Please rewrite this patch in human language without AI slop.
While working on this, please ensure that your commit message clearly
explains why the change is needed and what issue it actually resolves.

Thanks

[PATCH v2] IB/mad: cap RMPP reassembly window size

[Michael Bommarito]

find_seg_location() inserts reordered RMPP DATA segments into a
per-transaction list by walking that list in reverse. The walk runs
under rmpp_recv->lock in the MAD receive worker, so a large receive
window makes a reversed RMPP burst expensive.

The receive window comes from recv_queue.max_active. With the default
recv_queue_size of 512, the window is 64. Larger tuned queues can raise
the window to 1024, turning one reordered transaction into repeated
long list walks and keeping the target port's MAD worker busy for
milliseconds.

Cap the RMPP window at 64, matching the current default. This keeps
existing behavior for default configurations and prevents larger receive
queues from increasing the worst-case insertion walk.
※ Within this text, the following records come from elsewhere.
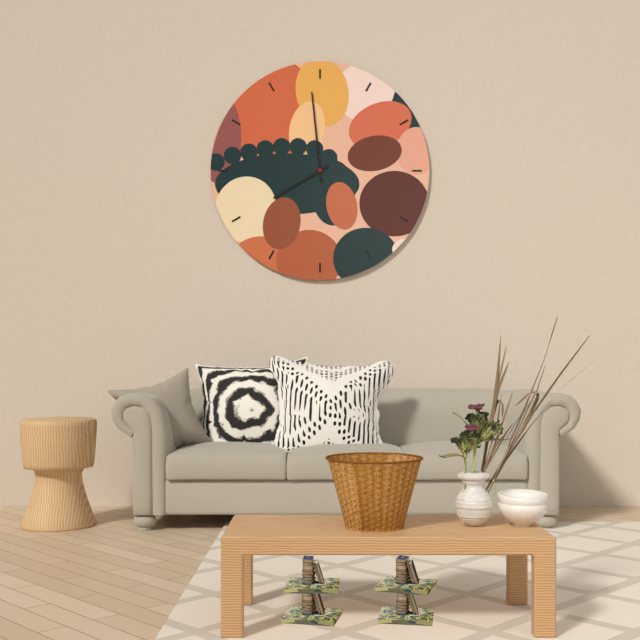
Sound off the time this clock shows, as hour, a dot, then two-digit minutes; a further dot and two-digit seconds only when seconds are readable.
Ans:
7.59
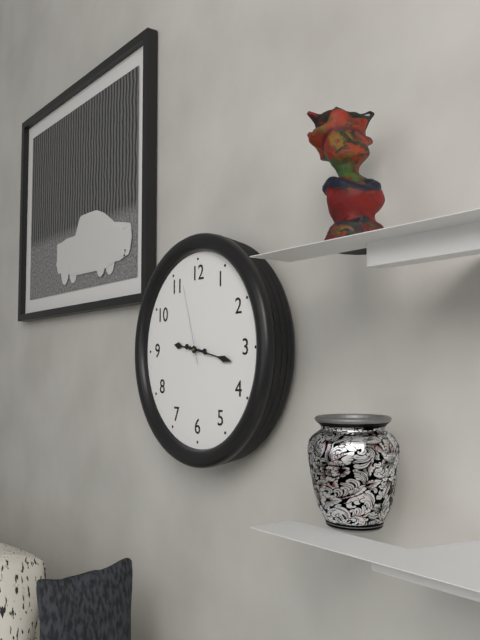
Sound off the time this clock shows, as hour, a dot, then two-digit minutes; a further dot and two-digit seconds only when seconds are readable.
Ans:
9.17.57
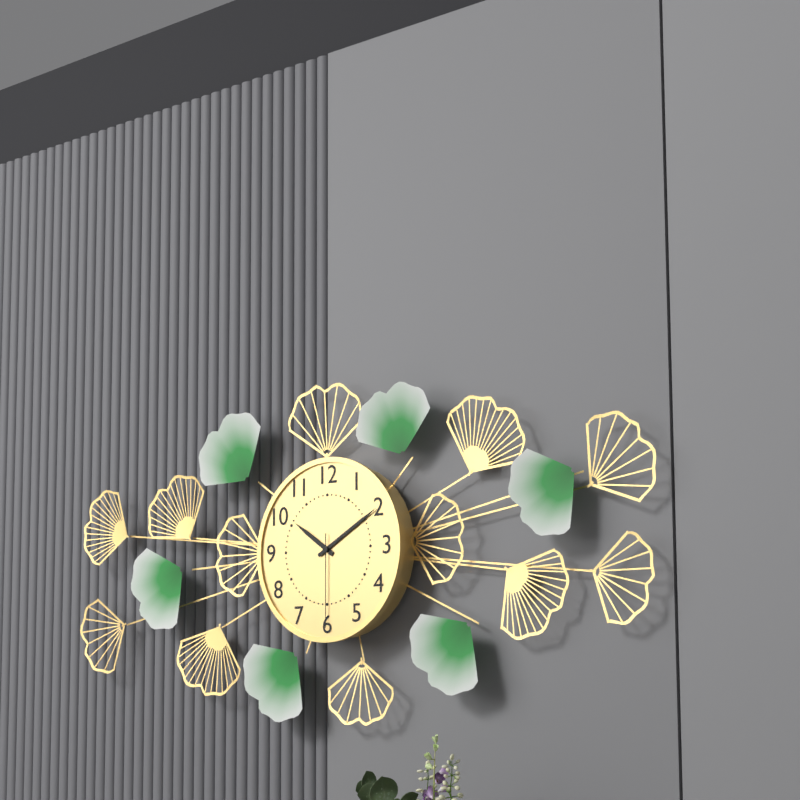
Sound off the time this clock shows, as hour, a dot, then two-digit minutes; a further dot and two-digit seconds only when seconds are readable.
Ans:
10.10.30
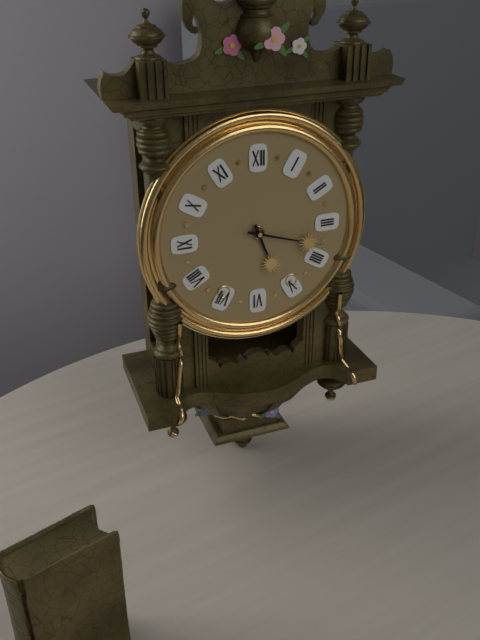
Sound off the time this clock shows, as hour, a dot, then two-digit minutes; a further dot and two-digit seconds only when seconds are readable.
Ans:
5.18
Fixes: fa619a77046b ("[PATCH] IB: Add RMPP implementation")
Cc: stable@vger.kernel.org
Assisted-by: Codex:gpt-5-5-xhigh
Signed-off-by: Michael Bommarito <michael.bommarito@gmail.com>
---
Impact: a fabric peer that can send QP1 GMP RMPP DATA segments can keep
the targeted port's MAD worker busy with reordered RMPP bursts, delaying
other MAD processing on that port.

I tested this on v7.1-rc2 under x86_64 QEMU/KVM with rxe and raw RoCEv2
packets carrying descending RMPP segment numbers. With
recv_queue_size=8192, the unpatched kernel spent at least 1.5 ms per
F=1024 burst in the insertion walk; the patched kernel dropped the same
run to about 0.28 ms because segments outside the capped window are
rejected before the list grows. A normal in-window F=32 RMPP exchange
still completed; there are no in-tree selftests for QP1 GMP RMPP
reassembly in tools/testing/selftests/drivers/net/rdma.

Changes in v2:
- Rewrite the commit message in shorter, plain language.
- Trim the code comment to the local reason for the cap.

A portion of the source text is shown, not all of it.